*GIVEN ENTRIES:*
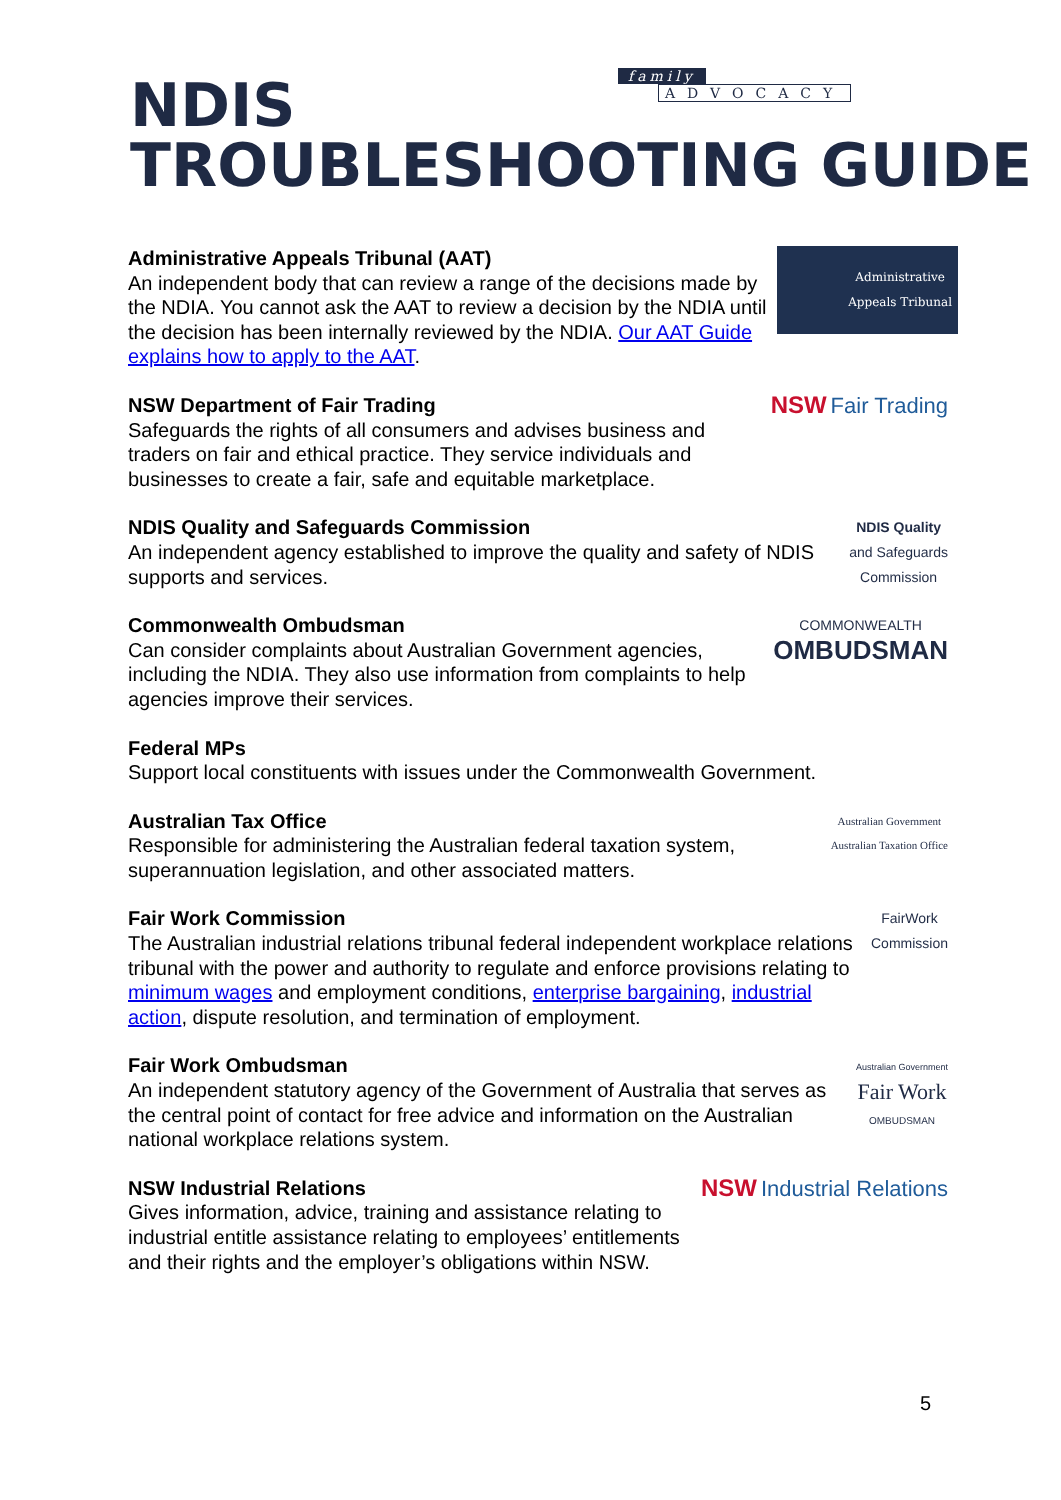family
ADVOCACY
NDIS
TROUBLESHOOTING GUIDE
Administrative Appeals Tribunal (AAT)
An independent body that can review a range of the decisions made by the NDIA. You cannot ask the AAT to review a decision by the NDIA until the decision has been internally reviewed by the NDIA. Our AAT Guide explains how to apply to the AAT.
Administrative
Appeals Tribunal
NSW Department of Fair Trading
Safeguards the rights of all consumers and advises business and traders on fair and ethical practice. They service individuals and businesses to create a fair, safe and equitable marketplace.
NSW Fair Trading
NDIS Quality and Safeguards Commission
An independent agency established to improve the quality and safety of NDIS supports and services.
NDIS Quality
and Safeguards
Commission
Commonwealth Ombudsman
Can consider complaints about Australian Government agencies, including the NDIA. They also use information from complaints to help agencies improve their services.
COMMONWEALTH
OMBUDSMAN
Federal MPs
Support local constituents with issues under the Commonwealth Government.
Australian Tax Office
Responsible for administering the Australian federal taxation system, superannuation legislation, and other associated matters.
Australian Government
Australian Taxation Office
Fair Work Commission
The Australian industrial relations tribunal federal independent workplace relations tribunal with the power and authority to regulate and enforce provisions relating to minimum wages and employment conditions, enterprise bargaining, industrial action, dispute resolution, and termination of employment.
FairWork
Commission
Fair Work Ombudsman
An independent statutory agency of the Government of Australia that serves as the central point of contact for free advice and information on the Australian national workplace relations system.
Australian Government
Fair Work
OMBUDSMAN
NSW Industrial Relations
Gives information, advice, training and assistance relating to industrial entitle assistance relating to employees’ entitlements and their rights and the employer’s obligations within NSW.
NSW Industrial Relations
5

*TASK INSTRUCTIONS:* Produce the entries again, word for word, without any of their pictures.

*PROBLEM SOLUTION:*
family
ADVOCACY
NDIS
TROUBLESHOOTING GUIDE
Administrative Appeals Tribunal (AAT)
An independent body that can review a range of the decisions made by the NDIA. You cannot ask the AAT to review a decision by the NDIA until the decision has been internally reviewed by the NDIA. Our AAT Guide explains how to apply to the AAT.
Administrative
Appeals Tribunal
NSW Department of Fair Trading
Safeguards the rights of all consumers and advises business and traders on fair and ethical practice. They service individuals and businesses to create a fair, safe and equitable marketplace.
NSW Fair Trading
NDIS Quality and Safeguards Commission
An independent agency established to improve the quality and safety of NDIS supports and services.
NDIS Quality
and Safeguards
Commission
Commonwealth Ombudsman
Can consider complaints about Australian Government agencies, including the NDIA. They also use information from complaints to help agencies improve their services.
COMMONWEALTH
OMBUDSMAN
Federal MPs
Support local constituents with issues under the Commonwealth Government.
Australian Tax Office
Responsible for administering the Australian federal taxation system, superannuation legislation, and other associated matters.
Australian Government
Australian Taxation Office
Fair Work Commission
The Australian industrial relations tribunal federal independent workplace relations tribunal with the power and authority to regulate and enforce provisions relating to minimum wages and employment conditions, enterprise bargaining, industrial action, dispute resolution, and termination of employment.
FairWork
Commission
Fair Work Ombudsman
An independent statutory agency of the Government of Australia that serves as the central point of contact for free advice and information on the Australian national workplace relations system.
Australian Government
Fair Work
OMBUDSMAN
NSW Industrial Relations
Gives information, advice, training and assistance relating to industrial entitle assistance relating to employees’ entitlements and their rights and the employer’s obligations within NSW.
NSW Industrial Relations
5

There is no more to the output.